Jumat, 18 Desember 2015

cerpen





            Warna dalam Sebuah Karya



Tak terasa telah sebulan Ayah meninggalkan kami semua. Ia adalah sosok Ayah, Pemimpin, dan Seniman bagi kami. Mama sangat terpukul atas kepergian Ayah. Ayah meninggalkan 5 orang anak yaitu, Kak Nia, Kak Karin, Bang Andi, Bang Kiki, dan yang terakhir adalah aku Risa, seorang bocah yang ditinggal Ayahnya ketika berumur 13 tahun. Sebelum kepergian Ayah, Ia berpesan kepada kami, “Jangan nakal ya anak-anakku jangan sampai Mama kalian meneteskan air mata. Andi dan Kiki jaga Ibu, Kakak, dan Adik kalian ya sayang Ayah.” Kami semua mendengar apa yang dikatakan Ayah.
Malam sebelum kepergian Ayah, kami semua masih bercanda sambil menonton televisi. Ketika hendak tidur sekitar jam 12.30, Jantung Ayah kambuh, kami segera membawa Ayah ke rumah sakit. Dalam perjalanan Ayah berpesan kepadaku “Risa anak Ayah jangan lupa salat ya nak, dan ingat satu hal hanya dengan sewarna tinta mampu membuat suatu karya yang luar biasa.”
“Iya yah” jawabku, yang pada saat itu aku belum mengerti apa arti dari ucapan Ayah.
Tak berapa lama kami pun sampai, Ayah langsung masuk ke ruang ICU. Dokter segera memeriksa nadi Ayah. Aku berharap Ayah bisa disembuhkan. Tapi Dokter bilang Ayah sudah tiada. “Dok, coba periksa lagi Ayah itu masih hidup.” tegasku.
“Mohon maaf nak, Ayah kamu sudah tiada.

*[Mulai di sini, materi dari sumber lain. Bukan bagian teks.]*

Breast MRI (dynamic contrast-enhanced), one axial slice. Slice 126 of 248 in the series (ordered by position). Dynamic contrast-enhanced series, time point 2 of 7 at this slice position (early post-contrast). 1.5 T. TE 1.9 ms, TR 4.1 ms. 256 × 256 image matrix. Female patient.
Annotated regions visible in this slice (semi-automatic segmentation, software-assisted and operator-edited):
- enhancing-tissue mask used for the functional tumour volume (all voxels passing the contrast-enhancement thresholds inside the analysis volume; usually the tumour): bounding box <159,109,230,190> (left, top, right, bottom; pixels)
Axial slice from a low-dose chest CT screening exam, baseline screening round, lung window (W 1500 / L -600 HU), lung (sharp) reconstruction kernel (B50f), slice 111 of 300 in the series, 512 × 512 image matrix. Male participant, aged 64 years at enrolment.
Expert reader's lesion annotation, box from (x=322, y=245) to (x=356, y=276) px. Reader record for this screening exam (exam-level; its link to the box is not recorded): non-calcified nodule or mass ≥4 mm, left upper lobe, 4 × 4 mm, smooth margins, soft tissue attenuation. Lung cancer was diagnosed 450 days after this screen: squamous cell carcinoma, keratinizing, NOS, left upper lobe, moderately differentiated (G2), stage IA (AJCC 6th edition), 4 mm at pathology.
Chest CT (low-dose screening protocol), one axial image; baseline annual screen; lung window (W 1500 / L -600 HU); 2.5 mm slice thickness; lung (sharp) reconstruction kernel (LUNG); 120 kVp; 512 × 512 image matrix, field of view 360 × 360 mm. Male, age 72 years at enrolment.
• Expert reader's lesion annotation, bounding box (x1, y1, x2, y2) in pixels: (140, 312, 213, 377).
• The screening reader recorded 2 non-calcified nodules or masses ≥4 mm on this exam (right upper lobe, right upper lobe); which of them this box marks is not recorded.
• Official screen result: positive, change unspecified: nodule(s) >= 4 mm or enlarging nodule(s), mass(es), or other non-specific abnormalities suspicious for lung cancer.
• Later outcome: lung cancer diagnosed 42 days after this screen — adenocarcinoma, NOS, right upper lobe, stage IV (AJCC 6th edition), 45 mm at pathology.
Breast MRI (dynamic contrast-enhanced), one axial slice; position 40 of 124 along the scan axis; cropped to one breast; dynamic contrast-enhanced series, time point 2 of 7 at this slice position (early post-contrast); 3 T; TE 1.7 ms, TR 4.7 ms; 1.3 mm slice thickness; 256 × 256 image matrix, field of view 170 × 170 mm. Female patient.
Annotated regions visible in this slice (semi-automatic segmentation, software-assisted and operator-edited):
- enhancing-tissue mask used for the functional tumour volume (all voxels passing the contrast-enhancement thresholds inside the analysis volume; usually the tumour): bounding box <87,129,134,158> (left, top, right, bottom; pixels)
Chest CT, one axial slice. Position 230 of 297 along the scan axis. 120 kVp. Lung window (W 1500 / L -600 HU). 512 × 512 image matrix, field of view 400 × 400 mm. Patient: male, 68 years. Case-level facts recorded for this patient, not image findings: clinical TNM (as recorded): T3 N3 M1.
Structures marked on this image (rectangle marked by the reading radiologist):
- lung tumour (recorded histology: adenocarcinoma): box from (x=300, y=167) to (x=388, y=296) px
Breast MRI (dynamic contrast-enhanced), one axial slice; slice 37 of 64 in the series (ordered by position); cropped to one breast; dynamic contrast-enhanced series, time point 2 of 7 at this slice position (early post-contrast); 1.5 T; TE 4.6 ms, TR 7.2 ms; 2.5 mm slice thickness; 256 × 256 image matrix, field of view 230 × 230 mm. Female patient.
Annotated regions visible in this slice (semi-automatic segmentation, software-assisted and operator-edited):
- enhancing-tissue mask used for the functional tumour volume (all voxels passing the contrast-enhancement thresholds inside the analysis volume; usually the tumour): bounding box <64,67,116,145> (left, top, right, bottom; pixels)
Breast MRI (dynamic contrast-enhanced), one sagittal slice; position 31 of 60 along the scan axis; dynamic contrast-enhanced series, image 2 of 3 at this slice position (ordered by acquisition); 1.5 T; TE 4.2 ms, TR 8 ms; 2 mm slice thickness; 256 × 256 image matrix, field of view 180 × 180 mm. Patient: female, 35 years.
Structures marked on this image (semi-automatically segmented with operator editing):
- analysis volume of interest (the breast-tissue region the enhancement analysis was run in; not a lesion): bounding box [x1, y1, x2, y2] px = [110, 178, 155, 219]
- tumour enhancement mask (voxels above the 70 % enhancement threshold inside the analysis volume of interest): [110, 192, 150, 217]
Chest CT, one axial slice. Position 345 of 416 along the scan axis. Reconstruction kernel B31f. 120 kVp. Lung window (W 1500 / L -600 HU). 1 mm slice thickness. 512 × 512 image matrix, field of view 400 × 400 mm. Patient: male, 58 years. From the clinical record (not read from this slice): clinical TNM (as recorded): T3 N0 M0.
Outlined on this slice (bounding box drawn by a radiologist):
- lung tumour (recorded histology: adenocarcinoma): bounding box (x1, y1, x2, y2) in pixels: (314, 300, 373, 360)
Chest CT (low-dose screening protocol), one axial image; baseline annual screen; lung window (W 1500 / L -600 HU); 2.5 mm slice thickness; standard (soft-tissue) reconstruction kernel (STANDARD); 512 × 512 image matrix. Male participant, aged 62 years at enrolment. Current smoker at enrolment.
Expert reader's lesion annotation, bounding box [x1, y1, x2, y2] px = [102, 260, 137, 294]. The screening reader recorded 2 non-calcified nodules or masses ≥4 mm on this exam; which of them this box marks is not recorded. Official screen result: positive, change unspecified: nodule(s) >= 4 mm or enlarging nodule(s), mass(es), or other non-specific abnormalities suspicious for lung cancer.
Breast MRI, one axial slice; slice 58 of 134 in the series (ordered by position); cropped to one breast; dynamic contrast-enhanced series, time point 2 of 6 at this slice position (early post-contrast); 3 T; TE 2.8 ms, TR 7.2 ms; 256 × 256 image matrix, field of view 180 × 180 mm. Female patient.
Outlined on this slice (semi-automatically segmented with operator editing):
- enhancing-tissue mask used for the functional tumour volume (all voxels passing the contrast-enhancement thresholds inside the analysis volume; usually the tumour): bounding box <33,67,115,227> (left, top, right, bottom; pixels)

Kami sudah memeriksa nadinya tapi tidak ada respon. Kalian semua yang sabar ya.” kata Dokter.
Kami semua langsung memeluk Mama, kami sangat berduka atas kepergian Ayah.
Setengah windu kemudian.
Kak Nia lulus S2 di salah satu Universitas Yogyakarta dan ia juga sudah berkeluarga di sana. Begitu juga Kak Karin dan Bang Andi, mereka sudah lulus di Universitas yang ada di Padang dan sudah berkeluarga di sana. Mereka sudah tidak tinggal bersama Mama. Sekarang yang ada di rumah hanya ada Aku, Mama, dan Bang Kiki. Bang Kiki sedang menyelesaikan S1 di Universitas Sumatera Utara dan aku sedang duduk di bangku SMA kelas 3. Mama adalah seorang Guru yang telah membesarkan kami setelah kepergian Ayah. Mama banting tulang demi kesuksesan anak-anaknya dan ia adalah orang yang sangat luar biasa.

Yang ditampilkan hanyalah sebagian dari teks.